Dear Chairman Rogers and Members of the Committee on Appropriations,

R Street Institute is a free-market think tank focused on a pragmatic approach to public policy challenges. As advocates of limited, effective government who are deeply concerned about the public-health hazards of cigarette smoking, we urge you to support the amendment offered by Rep. Tom Cole, R-Okla. to the FY 2017 Agriculture Appropriations bill. This amendment would change the predicate date for tobacco-derived products in order to preserve a friendly and competitive environment for safer alternatives, like electronic cigarettes.

There is no question that cigarette smoking presents a real threat to public health.
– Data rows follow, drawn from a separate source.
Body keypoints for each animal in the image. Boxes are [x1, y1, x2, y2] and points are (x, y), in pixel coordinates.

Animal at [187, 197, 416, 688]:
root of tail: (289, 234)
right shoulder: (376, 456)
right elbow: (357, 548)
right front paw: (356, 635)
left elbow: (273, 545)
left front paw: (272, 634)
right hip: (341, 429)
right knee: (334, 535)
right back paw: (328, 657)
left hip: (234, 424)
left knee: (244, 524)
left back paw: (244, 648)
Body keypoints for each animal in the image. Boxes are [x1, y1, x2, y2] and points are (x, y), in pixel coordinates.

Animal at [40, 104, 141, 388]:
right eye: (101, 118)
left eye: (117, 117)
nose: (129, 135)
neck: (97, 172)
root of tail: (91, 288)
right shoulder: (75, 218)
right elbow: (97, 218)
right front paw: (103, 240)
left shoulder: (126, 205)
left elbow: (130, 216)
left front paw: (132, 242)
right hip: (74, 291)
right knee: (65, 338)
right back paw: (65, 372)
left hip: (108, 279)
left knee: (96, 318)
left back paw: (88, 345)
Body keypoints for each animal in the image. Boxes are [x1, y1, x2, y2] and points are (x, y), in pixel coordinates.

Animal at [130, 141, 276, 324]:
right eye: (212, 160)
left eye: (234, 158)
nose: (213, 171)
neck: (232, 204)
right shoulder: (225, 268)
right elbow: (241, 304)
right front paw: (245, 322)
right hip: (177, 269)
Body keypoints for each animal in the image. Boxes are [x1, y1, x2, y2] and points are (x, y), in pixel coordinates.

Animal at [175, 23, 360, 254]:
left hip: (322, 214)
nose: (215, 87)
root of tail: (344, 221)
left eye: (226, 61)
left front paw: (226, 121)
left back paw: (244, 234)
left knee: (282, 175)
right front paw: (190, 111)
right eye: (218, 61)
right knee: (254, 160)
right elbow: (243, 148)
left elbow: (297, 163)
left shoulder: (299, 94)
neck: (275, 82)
But research clearly indicates that some forms of tobacco and nicotine products are less harmful than others. E-cigarettes and related vapor products contain nicotine extracted from tobacco, but have no combustion, no tobacco and no tar. Although no form of nicotine delivery can be considered risk-free, research has shown that e-cigs present less than 5 percent of the health risks posed by cigarettes and are relied upon by thousands of Americans as a tool to help them quit smoking.

Without congressional action, the e-cigarette market will be effectively wiped out. Under current Food and Drug Administration (FDA) regulations, all tobacco or tobacco-related products entering the market after the established predicate date of Feb. 15, 2007 must undergo an extensive and costly approval process unless they can establish “substantial equivalence” to existing products grandfathered in before the predicate date.

Since virtually all electronic cigarette and vapor products entered the market after this deeming date, if the FDA’s current regulatory approach is implemented, producers would be required to submit expensive and burdensome applications for every single product. In order to preserve the products already on the market and allow continued innovation in the vapor-product industry, it is essential that Congress act to amend the predicate date. If not, millions of consumers across the country will be denied the option to use these safer alternatives. From the perspective of both public health and basic logic, we should be doing everything we can to steer smokers away from combustible tobacco and toward lower-risk alternatives—not enforcing an arbitrary regulatory regime that privileges the deadliest forms of nicotine delivery.

Opponents of e-cigarettes claim that the products will attract nonsmoking teens to nicotine addiction. Yet research shows that almost no e-cigarette users transition from vaping to cigarette smoking. Nearly all vapor-product use is by smokers and former smokers who use them as an alternative to combustible tobacco or as a steppingstone to quit nicotine consumption altogether.

It’s also important to note that amending the predicate date does not prevent the FDA from regulating electronic cigarettes in a wide range of ways to prevent teen use and ensure consumer safety. The FDA will still retain full authority to issue marketing restrictions, labeling requirements and other regulations to ensure standards in the vapor-product industry. In addition to moving the predicate date, the proposal also contains a number of new requirements designed to strengthen the FDA’s oversight and alleviate concerns about children accessing the products.

Amending the predicate date is a simple fix that will save electronic cigarettes from being wiped out through arbitrary regulations. From a public-health perspective, the case to preserve consumer access to vapor products as a lower-risk alternative to smoking is indisputable. Please act to push back the deeming date for tobacco and tobacco-related products to ensure that smokers and former smokers have access to life-saving nicotine-delivery alternatives.